Another attendee asked if the demolition would continue on citywide bad air quality days, which have risen because of wildfire smoke. Ige said the threshold for halting work would remain the same regardless of citywide air quality.

Another resident wondered aloud why the community again was a “sacrifice zone” for heavy manufacturing and industry, referring to the city’s history of systematically concentrating industrial facilities in Black and Latino neighborhoods.

Many attendees criticized MAT Limited. Eakin, of McKinley Park Development Council, thanked the public health department for responding to her many calls about air quality problems from the plant. She said she finds asphalt dust and particles in her house several times a week.

Rachel Havrelock, professor at the University of Illinois Chicago and founder of the Freshwater Lab, said the company should monitor water quality before and after demolition—and that the city had a responsibility to ensure high standards. She said that public money invested in cleaning the river would be wasted with the demolition. 

“The property may be privately owned by Michael Tadin Jr., but the water remains under the public trust,” she said. 

Attendees called on the city to find a more creative use for the property, pointing to other cities that have preserved and repurposed similar structures into parks or entertainment centers. “Everyone here can think of 10 better things to put on that site,” said Devin Gora, an architectural designer who lives in the Pilsen neighborhood, roughly two miles from the property.

Residents said tearing down the structures amounted to tearing down the neighborhood’s history. “Why? Because someone could afford to buy it and tear it down,” said Tony Adams, a McKinley Park resident.

Miller, of Preservation Chicago, said the structures should get historic landmark status. Sara Mathers, a representative from the Mayor’s Office of Community Engagement, responded that the silos were evaluated for potential landmark designation but did not qualify because they are not structurally sound.  

Georges, the MAT attorney, said the company was concerned about safety at the property. “We’ve got buildings that are deteriorating. We’ve got trespassers continually on the site. We’re afraid someone is going to get hurt,” she said.

Georges acknowledged at the meeting that the company does not have an environmental remediation plan should a disaster occur during demolition. 
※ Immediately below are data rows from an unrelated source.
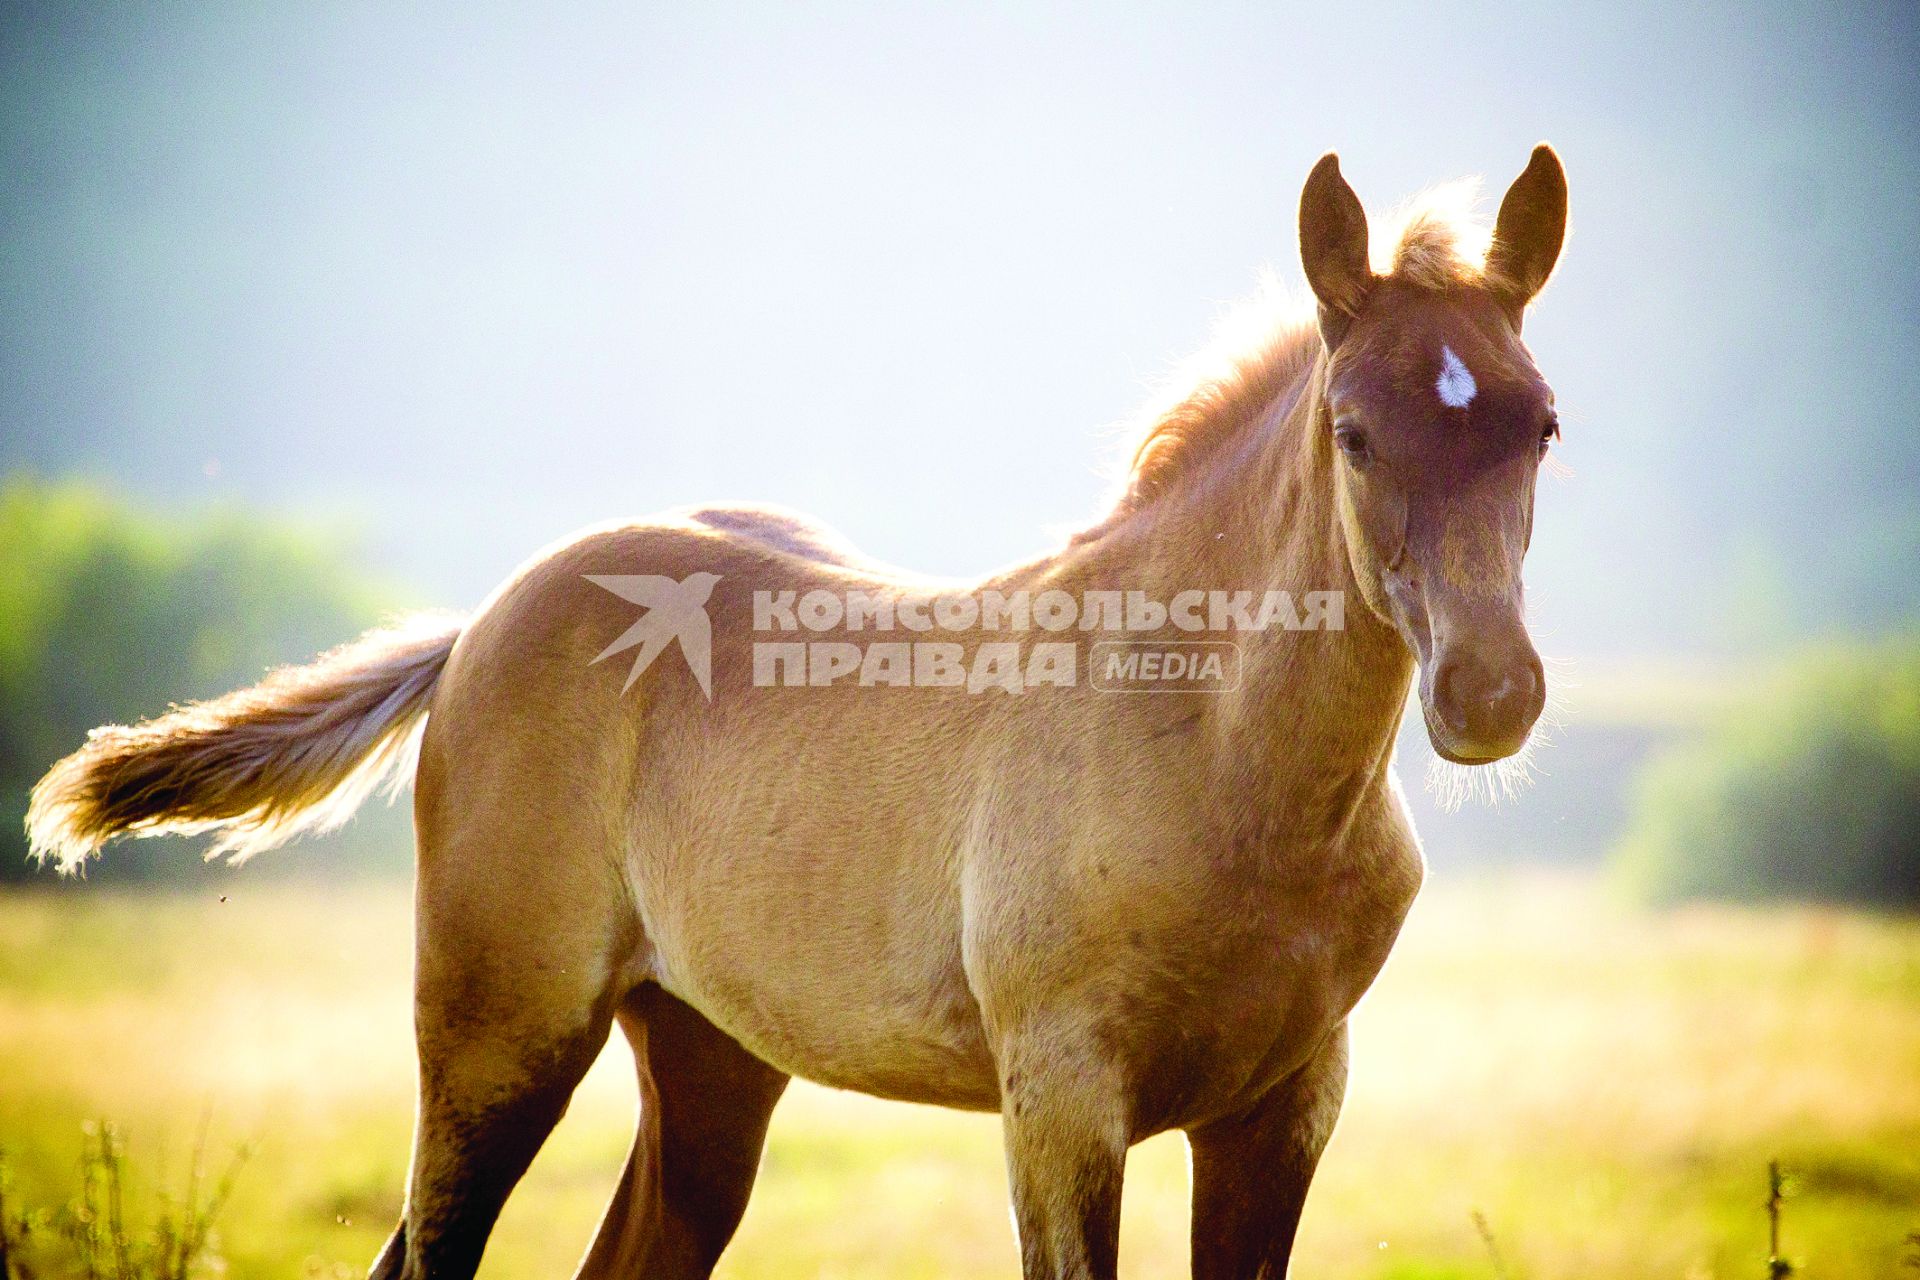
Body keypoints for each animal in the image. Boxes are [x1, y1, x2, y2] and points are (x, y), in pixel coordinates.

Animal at [26, 147, 1559, 1280]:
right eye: (1355, 433)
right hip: (495, 1035)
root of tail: (477, 628)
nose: (1490, 694)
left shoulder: (1285, 1105)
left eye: (1541, 423)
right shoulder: (1064, 1101)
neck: (1227, 766)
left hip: (706, 1058)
Joseph Gamble, a historian who works for Friends of the Chicago River, said in an interview after the meeting that he wasn’t surprised to hear that MAT Limited didn’t have such a plan. “None of the other industry owners [in the area] are so distrusted and disliked,” he said. “I think that’s largely due to miscommunication by the owner and a disregard for the wants of the people.”
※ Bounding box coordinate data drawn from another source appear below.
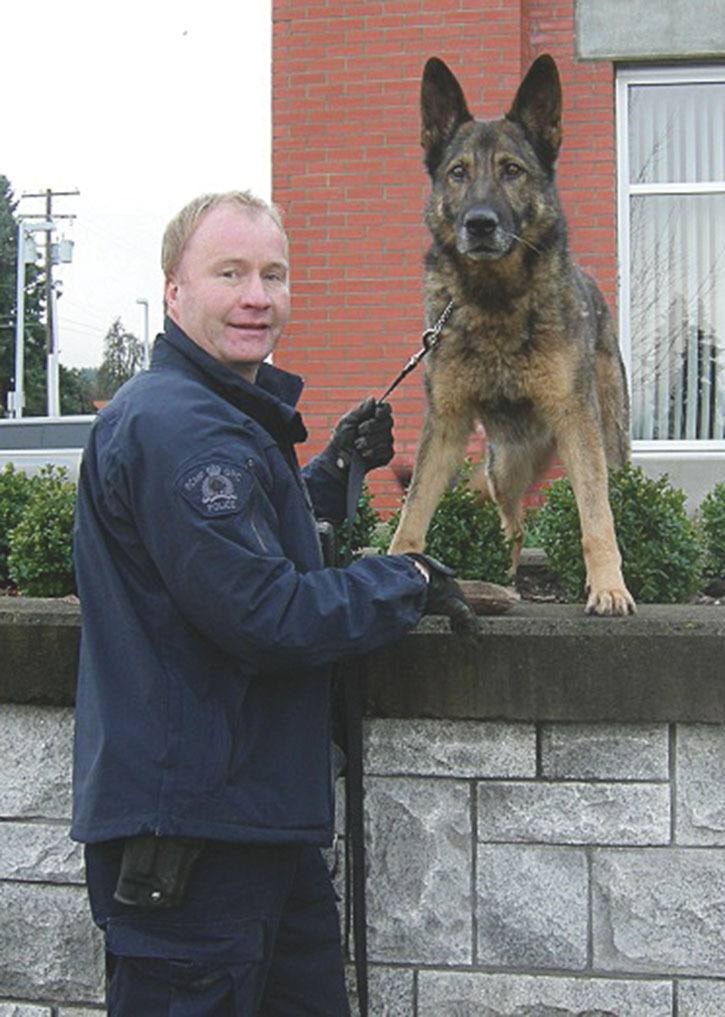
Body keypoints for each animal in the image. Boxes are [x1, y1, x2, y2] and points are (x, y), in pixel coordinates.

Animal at [388, 55, 630, 614]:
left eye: (512, 171)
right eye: (458, 173)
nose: (479, 223)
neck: (495, 299)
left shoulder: (578, 423)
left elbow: (596, 516)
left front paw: (608, 586)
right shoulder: (446, 424)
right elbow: (414, 511)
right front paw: (394, 564)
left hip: (607, 444)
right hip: (504, 471)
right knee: (513, 526)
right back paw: (506, 579)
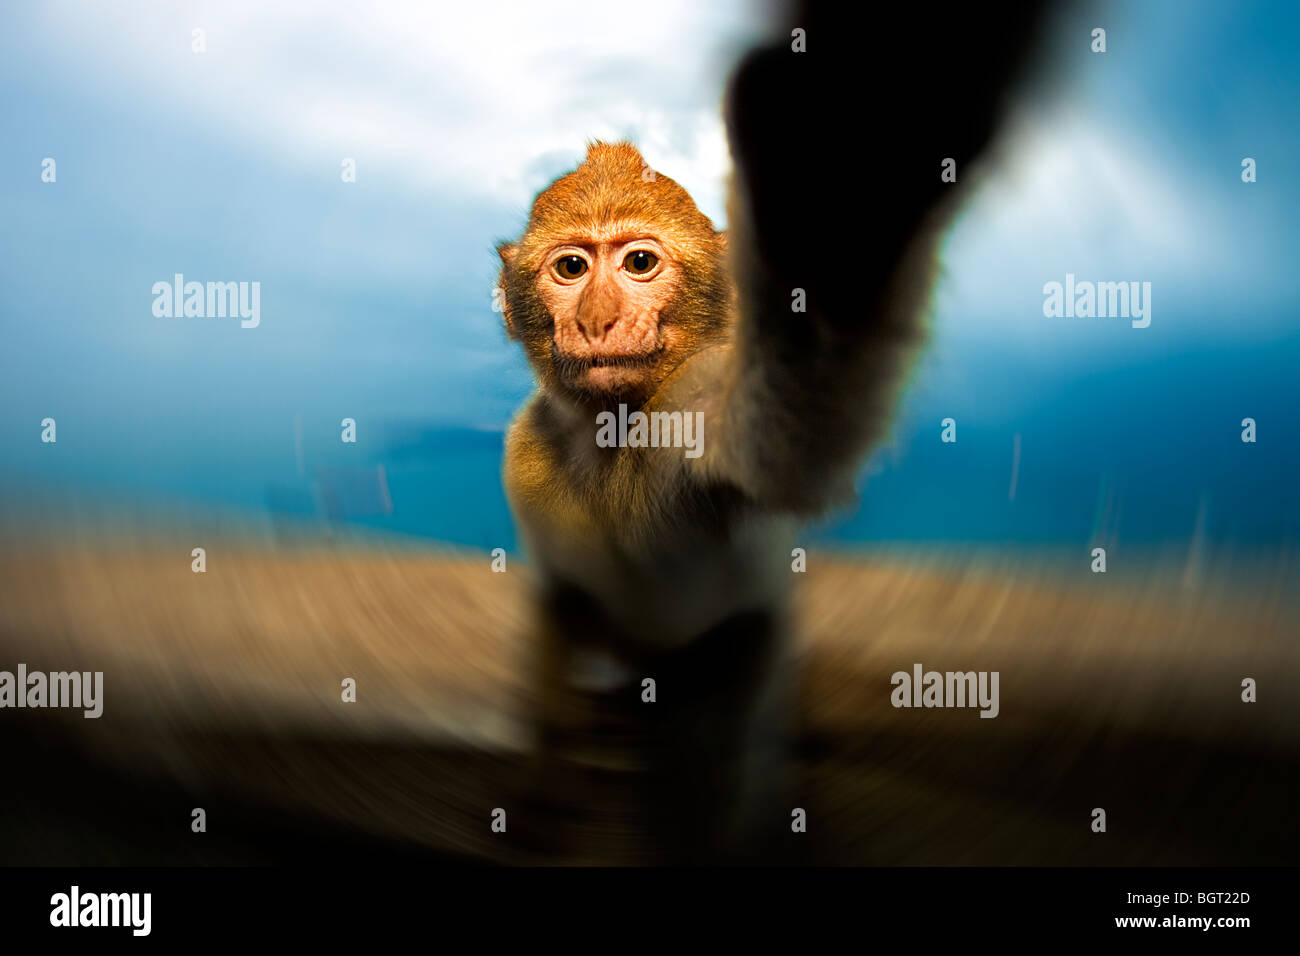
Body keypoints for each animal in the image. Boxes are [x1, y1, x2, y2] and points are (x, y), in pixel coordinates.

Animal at [495, 2, 1052, 862]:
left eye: (640, 263)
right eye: (570, 269)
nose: (596, 319)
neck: (613, 434)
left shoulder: (693, 413)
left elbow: (791, 438)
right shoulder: (526, 455)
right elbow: (559, 597)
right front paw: (545, 766)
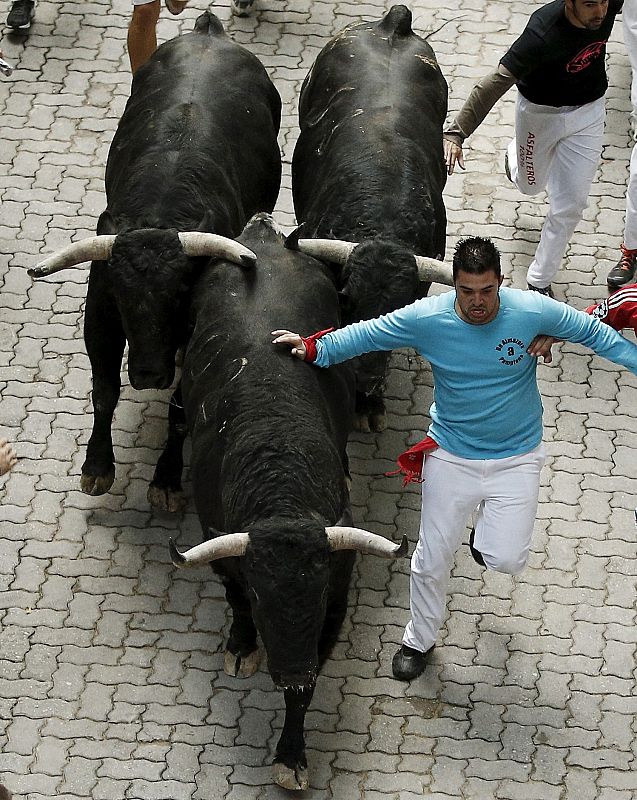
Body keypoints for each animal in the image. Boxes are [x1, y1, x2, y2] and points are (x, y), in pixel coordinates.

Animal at [27, 12, 280, 510]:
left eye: (180, 294)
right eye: (123, 298)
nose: (146, 374)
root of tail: (209, 31)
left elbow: (180, 408)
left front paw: (166, 479)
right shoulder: (100, 314)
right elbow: (104, 392)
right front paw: (97, 467)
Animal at [170, 214, 408, 792]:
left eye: (317, 595)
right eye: (261, 595)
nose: (292, 666)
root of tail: (264, 234)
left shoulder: (335, 603)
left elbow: (307, 689)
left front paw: (291, 755)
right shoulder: (224, 555)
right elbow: (234, 600)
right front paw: (241, 645)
He noted that last winter a large chunk of debris fell into the North Branch of the river, where the Chicago Tribune publishing facility is being demolished to make way for a casino. “These things happen, and that’s just the point. You can have all the plans in the world, but something is going to happen regardless.” 

Daniel Pogorzelski, a former commissioner of the Metropolitan Water Reclamation District of Greater Chicago, said he was skeptical the demolition could be completed without incident. He called on the city to exact penalties should the company fail to keep its promises.  

“How many of these do we need to be a disaster before we get serious about cleaning up the river?” he asked in an interview after the meeting. 

Pogorzelski said the silos could qualify for historic landmark status with some repair. “It’s crazy the administration can’t figure out a way to make this work,” he said.

Gamble would like to see the property converted to public green space even if the structures have to be demolished, particularly because there are few points of access along the South Branch of the river. “People have been talking about the need for riverfront green space and access for 130 years,” he said. “When are we going to have a site this large ever open up again for the possibility of public ownership? 

“This is a chance to do something for the people,” he said.